Covid-Knick: voestalpine muss weitere 200 Millionen abschreiben

Die Covid-19-Krise lastet schwer auf der voestalpine. Das Unternehmen muss weitere Wertberichtigungen von rund 200 Millionen Euro vornehmen. Die Problemstellen liegen in Texas und in Kindberg.

voestalpine-Vorstandschef Herbert Eibensteiner

Konzern als Baustelle: voestalpine-Chef Herbert Eibesnteiner muss weitere Wertberichtigungen vornehmen.

Kindberg, Texas. Kein Titel eines Road-Movie á la Wim Wenders, sondern zwei Problemzonen, die dem voestalpine-Vorstand Sorgen bereiten und ihn jetzt dazu veranlassen, Wertberichtigungen von rund 200 Millionen Euro vorzunehmen.

Hintergrund ist die nicht enden wollende Covid-19-Pandemie. Die 2017 in Vollbetrieb gegangene Direktreduktionsanlage der voestalpine Texas produziert jährlich rund zwei Millionen Tonnen Eisenschwamm (HBI) als anspruchsvolles Vormaterial für die Stahlproduktion für globale Kunden. Schon im Jahr 2019 haben die hohen Eisenerzpreise und gleichzeitig niedrigen Schrottpreise die Rentabilität der Anlage stark getroffen: Der Eisenerzpreis wird von der steigenden Nachfrage aus China beeinflusst, während sich im Rest der Welt der Schrottpreis auf niedrigem Niveau bewegt. Diese Schere drückt auf die Nachfrage und Preise von HBI.

Eine Änderung ist nicht in Sicht. „Wir rechnen auch in den nächsten Jahren mit schwierigen Rahmenbedingungen. Daher müssen wir ein weiteres Mal unsere zukünftigen Erwartungen für unser Werk in Texas anpassen“ erklärt voestalpine-Vorstandschef Herbert Eibensteiner. Die Direktreduktionsanlage bleibe aber in den strategischen Überlegungen hinsichtlich der Dekarbonisierung der Stahlproduktion weiterhin ein wichtiger Baustein.

Tubular-Produktion unter Druck

In einem geringeren Umfang werden Firmenwertabschreibungen bei voestalpine Tubulars in Kindberg (Steiermark). Die diortige Produktion ist von den 2018 eingeführten US-Strafzöllen auf europäische Stahl- und Aluminiumprodukte („Section 232“) besonders betroffen. Mehr als die Hälfte der Produktion wird in die USA verkauft. Zudem hat der niedrige Ölpreis in der Öl- und Gasindustrie die Nachfrage nach den Rohren für gebremst.

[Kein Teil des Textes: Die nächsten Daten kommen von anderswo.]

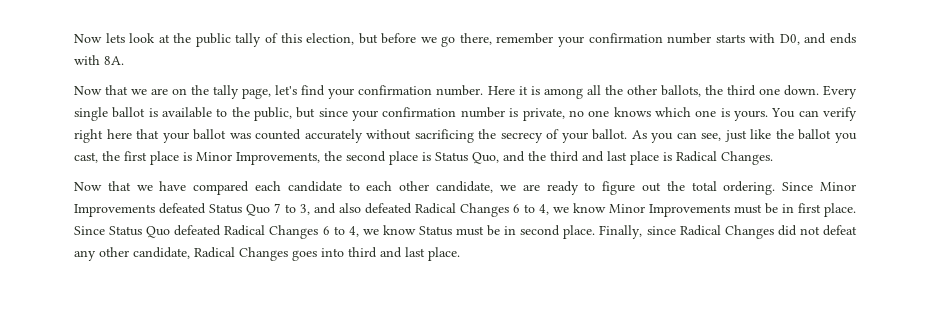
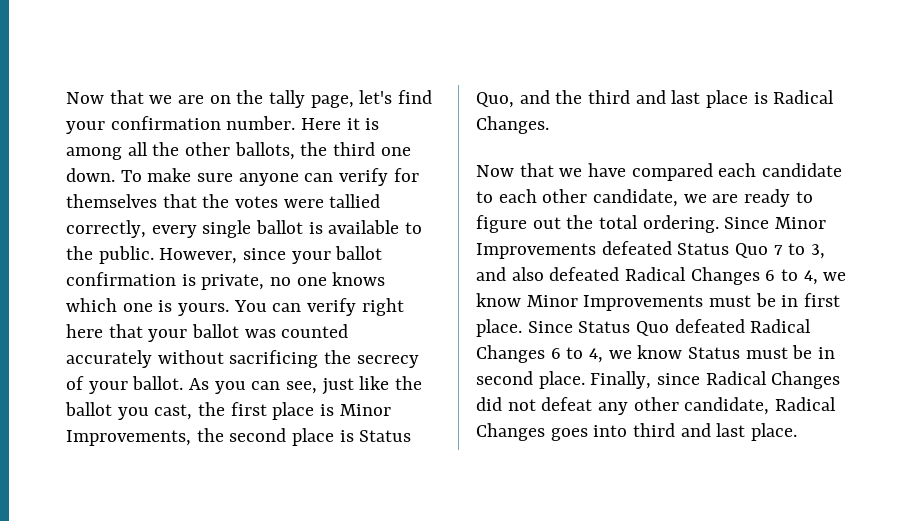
[74,33,857,47] [74,55,124,65] [74,86,102,95] Now lets look at the public tally of this election, but before we go there, remember your confirmation number starts with D0, and ends with 8A. // Now -> [66,92,104,104] Now
[822,85,857,99] Every -> [120,168,419,186] [66,194,381,208] [66,220,197,238] To make sure anyone can verify for themselves that the votes were tallied correctly, every
[254,107,505,121] public, but since your confirmation number -> [98,246,383,264] [66,272,176,286] public. However, since your ballot confirmation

"Nachdem auf unbestimmte Zeit mit Handelsbarrieren aufgrund der protektionistischen US-Handelspolitik gerechnet werden muss, wird – nach den außerplanmäßigen Abschreibungen im Geschäftsjahr 2019/20 – eine weitere Sonderabschreibung vorgenommen", erklärte der Konzern.

Ergebnis erholt sich

Eine positive Entwicklung zeichnet sich hingegen beim operativen Ergebnis (EBITDA) der voestalpine für das laufende Geschäftsjahr (2020/21) ab. Wie Wirtschaft zieht wieder an, und das macht sich auch bei dem Stahlkonzern bemerkbar. Vorausgesetzt dass es zu keinem neuerlichen Lockdown und damit zu Produktionsausfällen wie im Frühjahr kommt hat der Vorstand die Ergebnisprognose nun auf einen Rahmen zwischen 800 Millionen und einer Milliarde Euro angehoben. Im Juni war die untere Grenze noch bei 600 Millionen Euro gelegen.

Eiubensteiner sieht Licht am Ende des Tunnels: „Wir haben es in den letzten Monaten geschafft uns an die neue Situation anzupassen. Unser Fokus liegt nach wie vor auf ergebnisstabilisierenden Maßnahmen wie konsequentem Kosten- und Working Capital-Management sowie Cashflow-Generierung. Dessen ungeachtet bleiben die Unsicherheiten für den gesamten voestalpine-Konzern in den nächsten Monaten hoch."